- EXERCISE DETAILS:
Every line in the records below between the one holding "ولتاژ PV بیشتر از +3V ولتاژ باتری است (شارژ" and the one holding "que l'instrument de", inclusive, is to be set down exactly; all other lines are to be left out.

- GIVEN ENTRIES:

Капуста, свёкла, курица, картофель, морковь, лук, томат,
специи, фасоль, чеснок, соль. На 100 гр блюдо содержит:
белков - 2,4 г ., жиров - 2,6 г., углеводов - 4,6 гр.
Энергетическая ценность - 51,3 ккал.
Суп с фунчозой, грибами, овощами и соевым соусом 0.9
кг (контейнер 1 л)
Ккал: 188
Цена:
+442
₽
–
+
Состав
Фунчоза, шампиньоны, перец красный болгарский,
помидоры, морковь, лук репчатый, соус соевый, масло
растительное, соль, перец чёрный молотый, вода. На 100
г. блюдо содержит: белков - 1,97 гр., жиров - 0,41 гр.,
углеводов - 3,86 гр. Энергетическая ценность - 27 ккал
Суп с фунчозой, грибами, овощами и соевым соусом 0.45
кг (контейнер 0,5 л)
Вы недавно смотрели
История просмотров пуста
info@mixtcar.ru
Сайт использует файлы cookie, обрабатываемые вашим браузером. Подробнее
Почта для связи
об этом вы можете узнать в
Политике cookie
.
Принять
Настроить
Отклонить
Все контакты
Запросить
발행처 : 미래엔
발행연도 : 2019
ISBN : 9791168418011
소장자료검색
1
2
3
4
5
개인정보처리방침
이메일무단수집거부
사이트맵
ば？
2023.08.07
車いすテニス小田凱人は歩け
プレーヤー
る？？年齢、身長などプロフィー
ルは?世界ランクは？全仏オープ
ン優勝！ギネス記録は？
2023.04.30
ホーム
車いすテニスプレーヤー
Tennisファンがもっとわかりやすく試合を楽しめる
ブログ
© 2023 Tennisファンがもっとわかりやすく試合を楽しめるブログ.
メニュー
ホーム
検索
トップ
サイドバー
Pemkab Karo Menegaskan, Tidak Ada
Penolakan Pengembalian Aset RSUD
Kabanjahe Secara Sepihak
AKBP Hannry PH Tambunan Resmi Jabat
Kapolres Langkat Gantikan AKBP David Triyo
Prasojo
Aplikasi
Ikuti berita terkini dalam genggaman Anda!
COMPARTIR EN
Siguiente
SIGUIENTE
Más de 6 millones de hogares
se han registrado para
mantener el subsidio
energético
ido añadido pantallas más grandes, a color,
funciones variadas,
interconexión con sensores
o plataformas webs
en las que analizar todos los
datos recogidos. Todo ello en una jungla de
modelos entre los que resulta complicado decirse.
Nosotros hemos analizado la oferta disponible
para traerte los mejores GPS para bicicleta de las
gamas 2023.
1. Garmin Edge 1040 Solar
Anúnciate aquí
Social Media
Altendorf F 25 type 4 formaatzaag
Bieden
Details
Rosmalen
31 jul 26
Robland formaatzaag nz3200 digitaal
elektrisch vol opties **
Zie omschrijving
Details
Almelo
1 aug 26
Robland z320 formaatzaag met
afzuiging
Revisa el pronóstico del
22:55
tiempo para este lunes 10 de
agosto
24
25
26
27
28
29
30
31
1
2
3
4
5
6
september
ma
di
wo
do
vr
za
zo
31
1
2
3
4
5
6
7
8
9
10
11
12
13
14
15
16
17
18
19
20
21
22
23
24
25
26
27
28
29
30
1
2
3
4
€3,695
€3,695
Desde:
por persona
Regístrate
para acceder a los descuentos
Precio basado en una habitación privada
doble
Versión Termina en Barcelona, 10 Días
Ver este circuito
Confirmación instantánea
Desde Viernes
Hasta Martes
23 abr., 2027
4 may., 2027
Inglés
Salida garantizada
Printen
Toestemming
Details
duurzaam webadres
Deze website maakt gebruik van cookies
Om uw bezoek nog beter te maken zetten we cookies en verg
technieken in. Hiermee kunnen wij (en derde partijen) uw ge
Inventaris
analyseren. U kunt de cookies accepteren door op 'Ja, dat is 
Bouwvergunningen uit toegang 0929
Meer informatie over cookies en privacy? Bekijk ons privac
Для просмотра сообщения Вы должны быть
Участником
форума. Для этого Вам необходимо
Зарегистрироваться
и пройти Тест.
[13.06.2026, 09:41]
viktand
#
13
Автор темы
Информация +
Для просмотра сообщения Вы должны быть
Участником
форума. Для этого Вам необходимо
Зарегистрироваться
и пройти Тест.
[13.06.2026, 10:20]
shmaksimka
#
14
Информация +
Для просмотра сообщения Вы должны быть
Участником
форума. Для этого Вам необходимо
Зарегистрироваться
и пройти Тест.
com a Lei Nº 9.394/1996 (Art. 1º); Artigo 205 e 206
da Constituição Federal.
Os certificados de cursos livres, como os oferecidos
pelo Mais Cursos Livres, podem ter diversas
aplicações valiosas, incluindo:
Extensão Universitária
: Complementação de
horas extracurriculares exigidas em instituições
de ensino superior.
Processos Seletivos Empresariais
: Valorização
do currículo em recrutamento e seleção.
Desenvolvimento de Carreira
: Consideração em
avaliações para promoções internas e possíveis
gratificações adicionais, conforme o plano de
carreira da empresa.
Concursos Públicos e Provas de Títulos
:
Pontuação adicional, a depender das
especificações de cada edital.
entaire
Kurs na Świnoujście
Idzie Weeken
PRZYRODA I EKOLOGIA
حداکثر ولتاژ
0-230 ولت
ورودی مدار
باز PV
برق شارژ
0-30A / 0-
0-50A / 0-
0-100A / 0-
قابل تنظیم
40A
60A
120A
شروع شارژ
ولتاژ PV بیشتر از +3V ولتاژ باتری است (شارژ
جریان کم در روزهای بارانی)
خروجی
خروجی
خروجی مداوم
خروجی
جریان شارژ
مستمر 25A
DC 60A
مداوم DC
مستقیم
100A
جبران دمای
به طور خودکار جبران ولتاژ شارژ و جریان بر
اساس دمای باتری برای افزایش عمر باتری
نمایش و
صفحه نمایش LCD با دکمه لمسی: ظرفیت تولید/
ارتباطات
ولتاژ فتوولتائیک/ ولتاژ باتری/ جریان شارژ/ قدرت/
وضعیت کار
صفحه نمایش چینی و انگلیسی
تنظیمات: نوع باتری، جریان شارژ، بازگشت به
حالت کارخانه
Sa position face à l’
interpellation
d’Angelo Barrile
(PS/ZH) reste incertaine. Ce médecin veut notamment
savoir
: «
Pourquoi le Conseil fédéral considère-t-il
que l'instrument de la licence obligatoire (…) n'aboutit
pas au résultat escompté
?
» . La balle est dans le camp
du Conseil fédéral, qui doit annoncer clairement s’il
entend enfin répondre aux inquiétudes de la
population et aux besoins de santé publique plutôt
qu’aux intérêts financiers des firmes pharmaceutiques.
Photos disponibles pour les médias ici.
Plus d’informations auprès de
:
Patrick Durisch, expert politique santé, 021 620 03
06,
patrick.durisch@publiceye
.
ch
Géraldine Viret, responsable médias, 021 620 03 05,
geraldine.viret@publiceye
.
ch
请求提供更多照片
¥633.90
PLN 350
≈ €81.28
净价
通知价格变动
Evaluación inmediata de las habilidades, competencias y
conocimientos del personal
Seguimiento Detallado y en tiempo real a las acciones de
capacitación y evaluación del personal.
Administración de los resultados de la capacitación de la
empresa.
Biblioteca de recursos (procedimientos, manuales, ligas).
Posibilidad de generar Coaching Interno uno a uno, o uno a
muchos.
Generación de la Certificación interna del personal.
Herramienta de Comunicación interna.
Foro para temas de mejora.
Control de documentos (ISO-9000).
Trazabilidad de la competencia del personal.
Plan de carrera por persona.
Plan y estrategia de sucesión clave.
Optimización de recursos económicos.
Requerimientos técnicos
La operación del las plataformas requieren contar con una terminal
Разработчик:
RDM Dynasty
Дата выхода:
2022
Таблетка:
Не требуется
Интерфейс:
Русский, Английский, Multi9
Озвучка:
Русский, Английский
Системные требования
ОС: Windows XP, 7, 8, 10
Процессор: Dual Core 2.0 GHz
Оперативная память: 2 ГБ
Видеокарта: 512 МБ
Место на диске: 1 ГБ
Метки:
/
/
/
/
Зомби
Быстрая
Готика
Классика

- TASK RESPONSE:
ولتاژ PV بیشتر از +3V ولتاژ باتری است (شارژ
جریان کم در روزهای بارانی)
خروجی
خروجی
خروجی مداوم
خروجی
جریان شارژ
مستمر 25A
DC 60A
مداوم DC
مستقیم
100A
جبران دمای
به طور خودکار جبران ولتاژ شارژ و جریان بر
اساس دمای باتری برای افزایش عمر باتری
نمایش و
صفحه نمایش LCD با دکمه لمسی: ظرفیت تولید/
ارتباطات
ولتاژ فتوولتائیک/ ولتاژ باتری/ جریان شارژ/ قدرت/
وضعیت کار
صفحه نمایش چینی و انگلیسی
تنظیمات: نوع باتری، جریان شارژ، بازگشت به
حالت کارخانه
Sa position face à l’
interpellation
d’Angelo Barrile
(PS/ZH) reste incertaine. Ce médecin veut notamment
savoir
: «
Pourquoi le Conseil fédéral considère-t-il
que l'instrument de la licence obligatoire (…) n'aboutit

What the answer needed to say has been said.